Illustration of the Battle of Tewkesbury from the Ghent Manuscript

Illustration of the Battle of Tewkesbury from the Ghent Manuscript

In the early morning mist on Saturday 4 May 1471, the Lancastrian army broke camp and took a defensive position with their backs to Tewkesbury. The Yorkist army marched to the field, and formed a line facing them along the high ground of Gub’s Hill. The armies engaged, and the fighting was fierce among the buttercups in the Gaston field until the Lancastrians broke, and were chased in hot pursuit into the Park, the rivers and the town. At the end of the Battle, the Lancastrian heir, Prince Edward, lay dead on the field, marking the end of opposition in England to the Yorkist King Edward.

There are many sites associated in chronicles, literature and local tradition with the events of The Battle of Tewkesbury. There are also locations in Tewkesbury which interpret the battle and the period to the public.
Time has changed many features of the landscape, but not yet made it unrecognizable, nor made it impossible to follow the main manoeuvres of the battle or its aftermath.

At the Western edge of the battlefield can be found the remnants of the Gaston Field, where the Duke of Somerset, the Lancastrian Commander, engaged the Duke of Gloucester and The Park, from which two hundred ‘spears’ charged into the fray, and into which defeated Lancastrians fled. Along with The Bloody Meadow, traditionally the scene of greatest slaughter, these all remain, and despite changes wrought by time they retain their essential character.

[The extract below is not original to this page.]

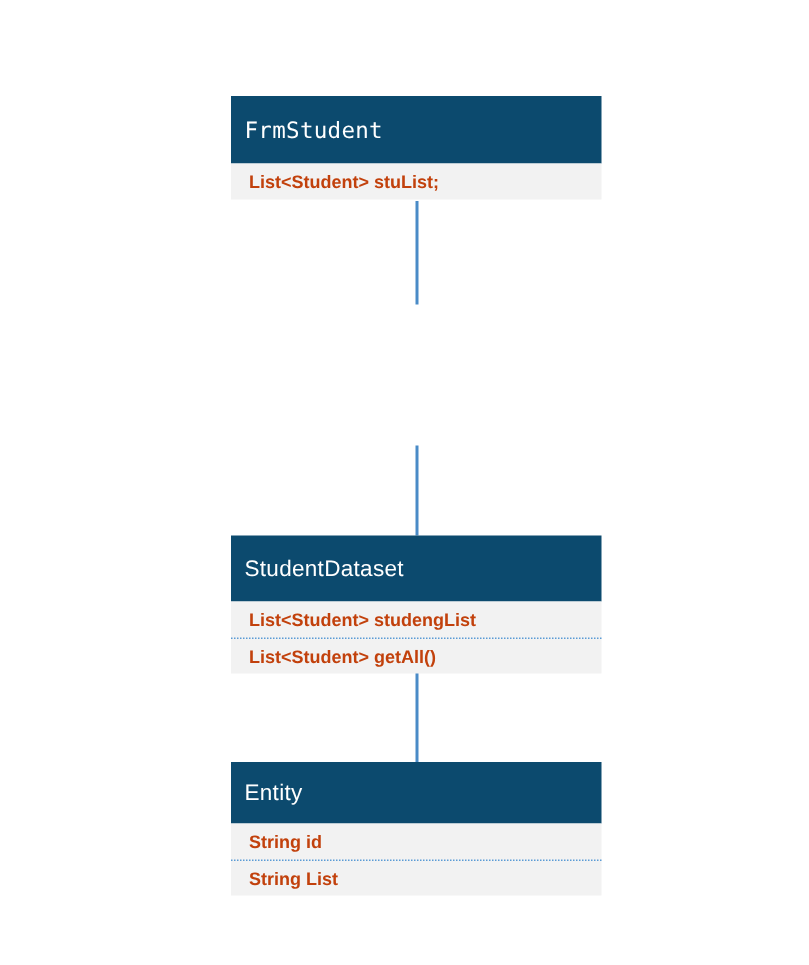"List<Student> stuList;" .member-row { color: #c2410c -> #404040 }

The Gaston Field has been identified as the Battlefield. The Gaston Field was the open field to the south of Tewkesbury, probably pasture by the late middle ages. By the end of the seventeenth century it had been divided into seven enclosures. In the eighteenth century, a turnpike road was constructed through it; the present Gloucester Road. In the nineteenth century, there was some ribbon development along the turnpike, and Abbots Road became an exclusive residential area in the 1920s. The Town Cemetery was established in the North East. After the second World War, the land to the east of the road was heavily developed. In the nineteen seventies, development of the north of the field took place; a new road to Tewkesbury Park giving access to enable the development of the Council offices on Windmill Hill and the Battle Road estate on the northern Gastons.